2)    Focus on Enrichment. Retirement is a time to live gently. Fortunately, gentle living is not terribly expensive. Spend time exercising, meditating, reading, taking classes, and hanging out with the people who mean the most to you. Not only will filling your days with healthy activities like these preserve your wealth, it will make you healthier so that you enjoy your retirement more.

3)    Increase Saving. No matter what age you are, you should be saving as much as possible, at least if you hope for a retirement that’s free of financial anxiety. Your savings will be the basis of future security. Even if you are well on your way to a comfortable retirement, saving is an integral skill to keep active. If you are able to work part time, through a job or a profitable hobby, you can continue to add to your savings.

Now we come to the investment portion. Once you’ve controlled spending and increased your savings, you want to allocate your financial resources in a way that will build wealth without requiring too much in the way of active management. Here are some ways to do that.

1)    The 4% Rule of Investment. Let’s say you have $1,000,000 invested in index funds through Vanguard. Investments like these grow, on average, about 8-10% per year. Retirees who withdraw 4% of their investment balance every year ($40,000 in this case) still see their investments gaining value, at a faster rate than money is being withdrawn. This is an incredible way to gradually accumulate greater wealth during retirement, even as you’re living off of the investment balance. The less you take out to live on, the larger balance you have gaining value.

2)    Real Estate and Other Passive Income. Some people build wealth through ownership of property, companies, and more. If you have a property that yields a positive cash flow through renters or other forms of tenant, you can live off of this income or use it to increase your wealth. Once you’ve paid off the property which, by the time you retire, may have already happened, you’ll enjoy that entire monthly rental balance in your pocket less the on-going costs to maintain the property.

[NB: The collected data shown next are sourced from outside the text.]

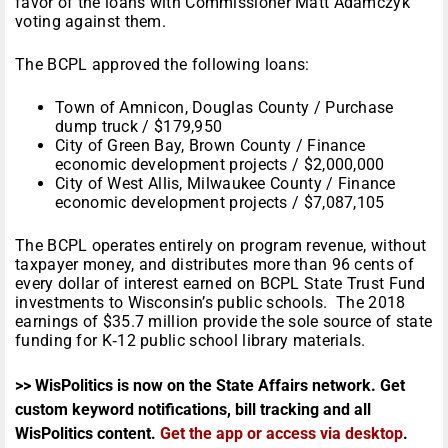
favor of the loans with Commissioner Matt Adamczyk
voting against them.
The BCPL approved the following loans:
Town of Amnicon, Douglas County / Purchase
dump truck / $179,950
City of Green Bay, Brown County / Finance
economic development projects / $2,000,000
City of West Allis, Milwaukee County / Finance
economic development projects / $7,087,105
The BCPL operates entirely on program revenue, without
taxpayer money, and distributes more than 96 cents of
every dollar of interest earned on BCPL State Trust Fund
investments to Wisconsin’s public schools. The 2018
earnings of $35.7 million provide the sole source of state
funding for K‑12 public school library materials.
>> WisPolitics is now on the State Affairs network. Get
custom keyword notifications, bill tracking and all
WisPolitics content.
Get the app or access via desktop
.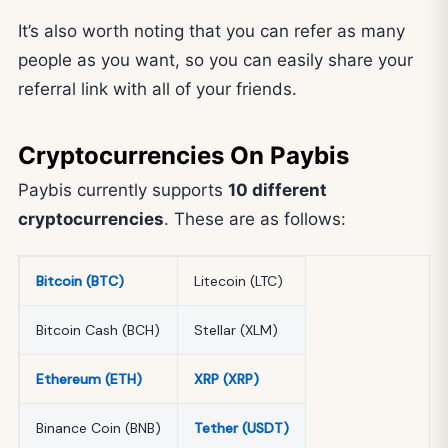
It’s also worth noting that you can refer as many
people as you want, so you can easily share your
referral link with all of your friends.
Cryptocurrencies On Paybis
Paybis currently supports
10 different
cryptocurrencies
. These are as follows:
Bitcoin (BTC)
Litecoin (LTC)
Bitcoin Cash (BCH)
Stellar (XLM)
Ethereum (ETH)
XRP (XRP)
Binance Coin (BNB)
Tether (USDT)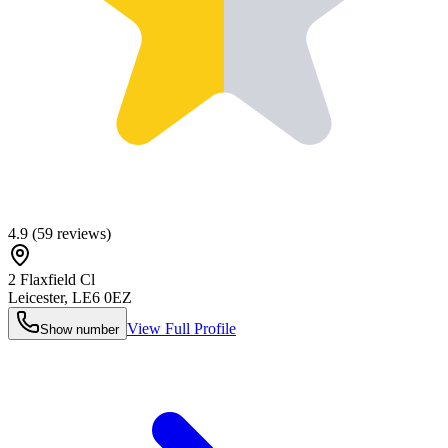
4.9
(
59
reviews)
2 Flaxfield Cl
Leicester
,
LE6 0EZ
View Full Profile
Show number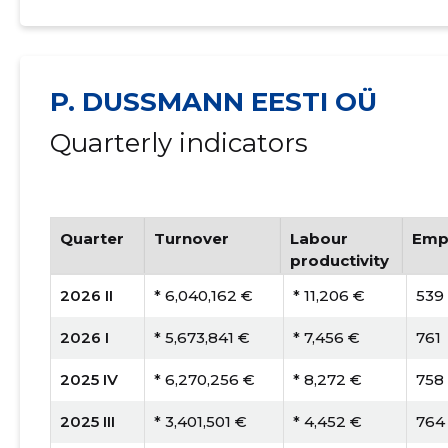
P. DUSSMANN EESTI OÜ
Quarterly indicators
Quarter
Turnover
Labour
Emp
productivity
2026 II
* 6,040,162 €
* 11,206 €
539
2026 I
* 5,673,841 €
* 7,456 €
761
2025 IV
* 6,270,256 €
* 8,272 €
758
2025 III
* 3,401,501 €
* 4,452 €
764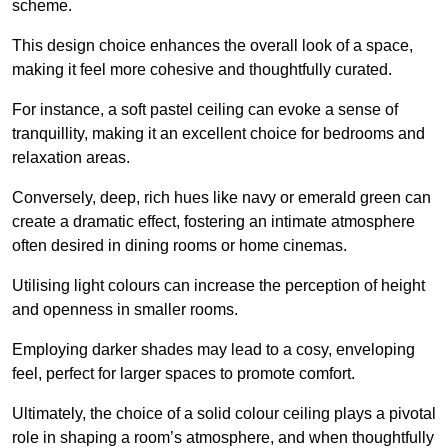
scheme.
This design choice enhances the overall look of a space,
making it feel more cohesive and thoughtfully curated.
For instance, a soft pastel ceiling can evoke a sense of
tranquillity, making it an excellent choice for bedrooms and
relaxation areas.
Conversely, deep, rich hues like navy or emerald green can
create a dramatic effect, fostering an intimate atmosphere
often desired in dining rooms or home cinemas.
Utilising light colours can increase the perception of height
and openness in smaller rooms.
Employing darker shades may lead to a cosy, enveloping
feel, perfect for larger spaces to promote comfort.
Ultimately, the choice of a solid colour ceiling plays a pivotal
role in shaping a room’s atmosphere, and when thoughtfully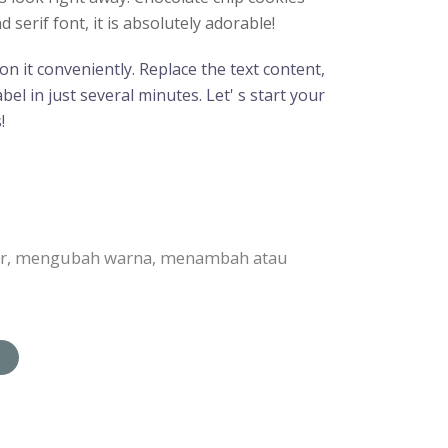
erif font, it is absolutely adorable!
n it conveniently. Replace the text content,
el in just several minutes. Let' s start your
!
bar, mengubah warna, menambah atau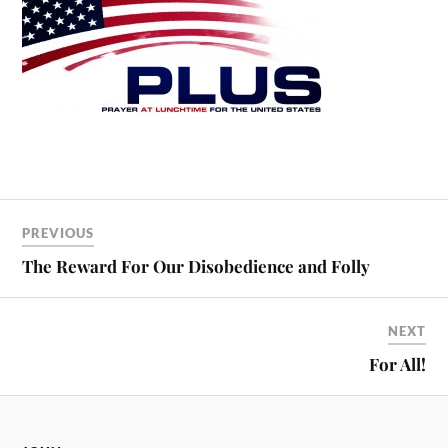
PREVIOUS
The Reward For Our Disobedience and Folly
NEXT
For All!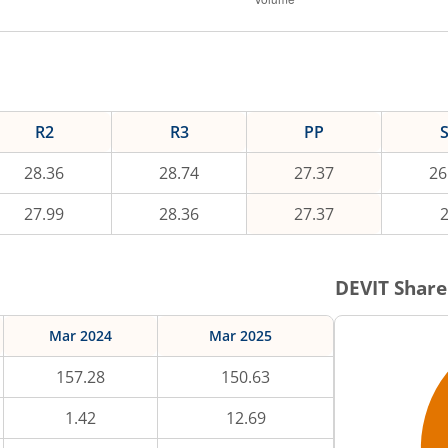
R2
R3
PP
28.36
28.74
27.37
26
27.99
28.36
27.37
DEVIT
Share
Mar 2024
Mar 2025
157.28
150.63
1.42
12.69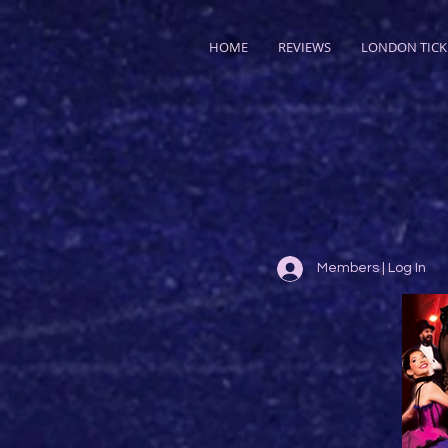
HOME
REVIEWS
LONDON TICK
Members | Log In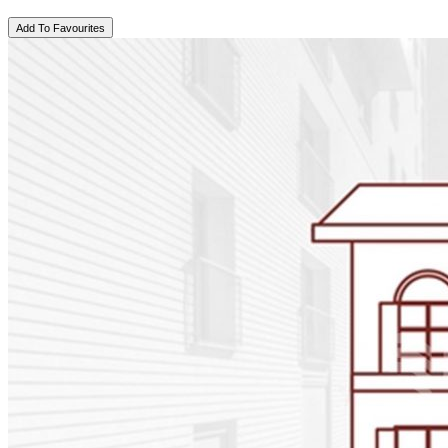
Add To Favourites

3)    Make Sure You Know About All Assets. By the time you retire, you will likely have worked a number of jobs, lived in many houses, and had an incredible variety of experiences. In this time, you may have received inheritances, retirement accounts from work/pensions, property, and other assets. It is important to make sure you know what you own, and to have it allocated in the way that best provides ongoing security. By knowing exactly what you have you can better maximize your returns. Get rid of low performers and build an efficient portfolio of quality investments.

Retirement doesn’t have to be a time spent watching your resources move inexorably to zero. You may be able to create a situation in which you money grows significantly, even when you no longer have direct income from your career. This takes time, hard work, and making the best of your opportunities prior to retirement, but if you are able to hit these targets you’ll have a prosperous retirement with a large estate.